Fuse Jazz Review: Terri Lyne Carrington Takes on the “Money Jungle”
No one would say that Terri Lyne Carrington’s versions of Ellington’s pieces are definitive, but they extend the legendary composer’s legacy in a personal and significant way.
Terri Lyne Carrington’s Money Jungle: Provocative in Blue, featuring Gerald Clayton, piano. At the Berklee Performance Center, Boston, MA, February 14.
By Michael Ullman.
Drummer Terri Lyne Carrington’s concert on Thursday night was a celebration of her new disc, Money Jungle: Provocative in Blue (Concord Jazz). Her latest project (after her Grammy Award-winning disc, Mosaic) is a tribute to, as well as a redefinition of, a unique recording session made 50 years ago by Duke Ellington, bassist Charles Mingus, and drummer Max Roach.
The original Money Jungle was, according to Mingus, a stressful date. In his memoir Beneath the Underdog, Mingus talks about threatening to walk out of the studio. He told Ellington that he couldn’t play with “that drummer,” though he had, of course, performed with Max Roach dozens of times before. Ellington sweet-talked Mingus back into the room. The recording session continued and became known for, among other things, what it teaches us about Ellington’s capabilities as a solo pianist. And, of course, as another example of the way Ellington was able to get the best out of the different musical personalities he led.

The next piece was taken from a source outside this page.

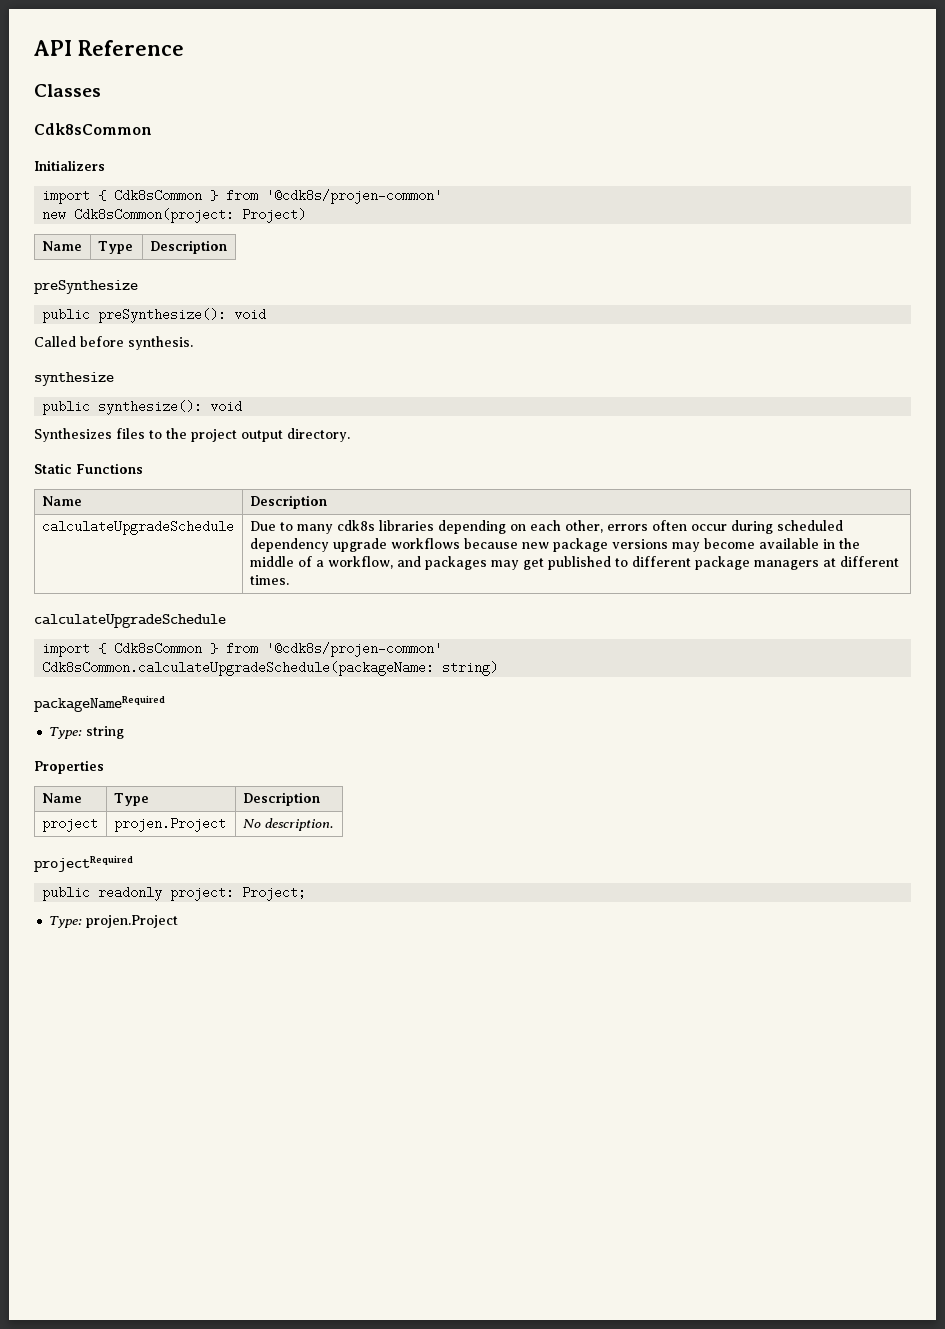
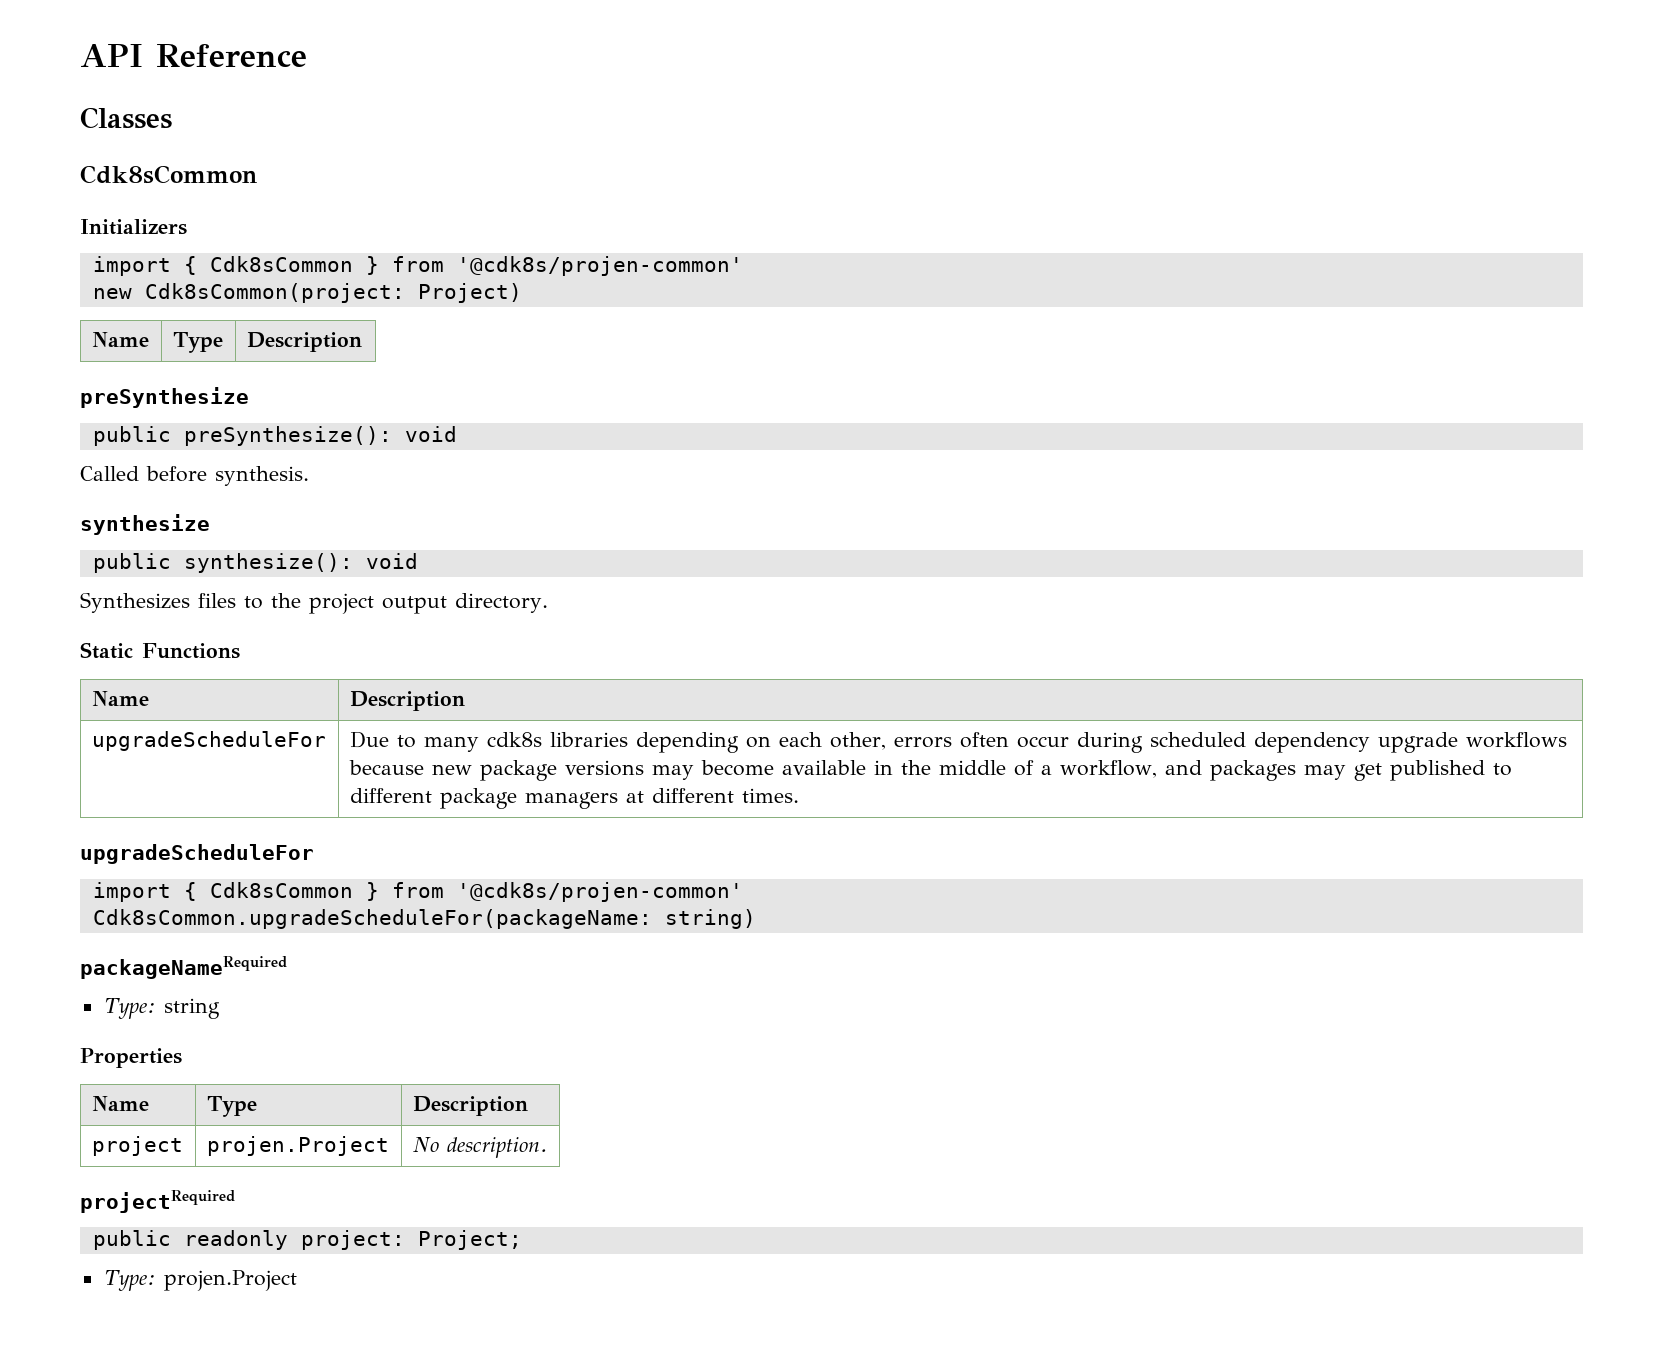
[41,520,234,535] calculateUpgradeSchedule -> [91,731,326,751] upgradeScheduleFor
[34,614,226,628] [42,642,443,657] [42,661,435,676] calculateUpgradeSchedule // import { Cdk8sCommon } from '@cdk8s/projen-common' // Cdk8sCommon.calculateUpgradeSchedule(packageName: -> [80,844,314,864] [92,882,743,902] [92,909,652,929] upgradeScheduleFor // import { Cdk8sCommon } from '@cdk8s/projen-common' // Cdk8sCommon.upgradeScheduleFor(packageName:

During most of her concert at the Berklee Performance Center, Carrington projected on a screen a telling photo from the session: Ellington is seen playing at the piano while Max Roach hovers over him anxiously, looking as if trying to figure out what the older musician is doing. Meanwhile, behind them, apparently totally absorbed, Mingus is playing along, probably intuiting what Roach had to see for himself. The tension is palpable on the original recording.
The opening number of both discs, and of Carrington’s concert, was the title tune, “Money Jungle.” In the Ellington version, it begins with fierce strumming by Mingus, who is almost immediately joined, or perhaps opposed, by Roach, who enters full throttle. Ellington then plays a thunderous, dissonant chord that is the beginning of his theme. It’s a kind of harsh announcement as well as the first notes of the melody. “That’s the Negro’s life!” Ellington once said. “Dissonance is our way of life in America. We are something apart, yet an integral part.” Throughout the piece, its composer plays in a tart and jagged style, drawing on a fury few would ordinarily attribute to him.
Appropriately, in concert Carrington replaced Mingus’s part with a drum solo, mostly on tom-toms. Her melodic and yet driving style proves that she is a a worthy descendant of Roach. With a series of voice-overs about economic injustice (“People are basically just vehicles to create money”), she also made the political tension behind “Money Jungle” explicit. Ellington probably meant the tune as a comment on the commercial side of the music business, but Carrington’s desire to make a statement deviates from the practices of the always wary Ellington. In one of his relatively rare self-satisfied statements, Ellington said about his musical My People that “it was well done because we included everything we wanted to say without saying it.” Carrington says it, with quotations by Martin Luther King, Bill Clinton, and a crowd of others. Her goal, it would seem, was to educate the audience; she introduced a drum feature, for instance, with some information about Roach’s contributions to music.
Performing with a band largely composed of able students, Carrington re-arranged the order of Ellington’s presentation and sometimes changed the tone of the music. (She didn’t play any of Ellington’s standards.) The amusingly titled “Backward Country Boy Blues,” which on the Ellington record begins with an improvised blues line by Mingus, started in concert with a recorded acoustic guitar and voice, over which vocalist Joanna Teters improvised hauntingly. The fast blues “Very Special,” another melodic line that sounds as if Ellington improvised it on the spot, was largely given over to pianist Gerald Clayton, who was also featured on his re-working of Ellington’s “Solitude,” here called “Cut Off.” Bassist Zach Brown had the unenviable job of playing Mingus’s parts. He held his own both soloing and in providing lines for the soloists, on the blues and on such playful, rhythmically complex numbers as “Wig Wise,” which Carrington somehow turned around mid-performance to pay tribute to Indian music in honor of the late Ravi Shankar. Carrington decorated “Rem Blues” with a poem by Ellington in which he compares music to, among other things, the woman you always wanted to find. I’m not sure the poem fit.
Still, Carrington has again proven herself a thinker as well as a stunning percussionist, an original even when she’s honoring others. Carrington has said that the music of Money Jungle haunted her for years. She is using it in Money Jungle: Provocative in Blue to make her own politically powerful, musically savvy statements. Clark Terry, whose recorded voice is heard on Carrington’s disc, said of Ellington that he “wants life and music to be in a state of becoming. He doesn’t even like to write definitive endings to a piece.” No one would say that Carrington’s versions of these pieces are definitive, but they extend Ellington’s legacy in a personal and significant way.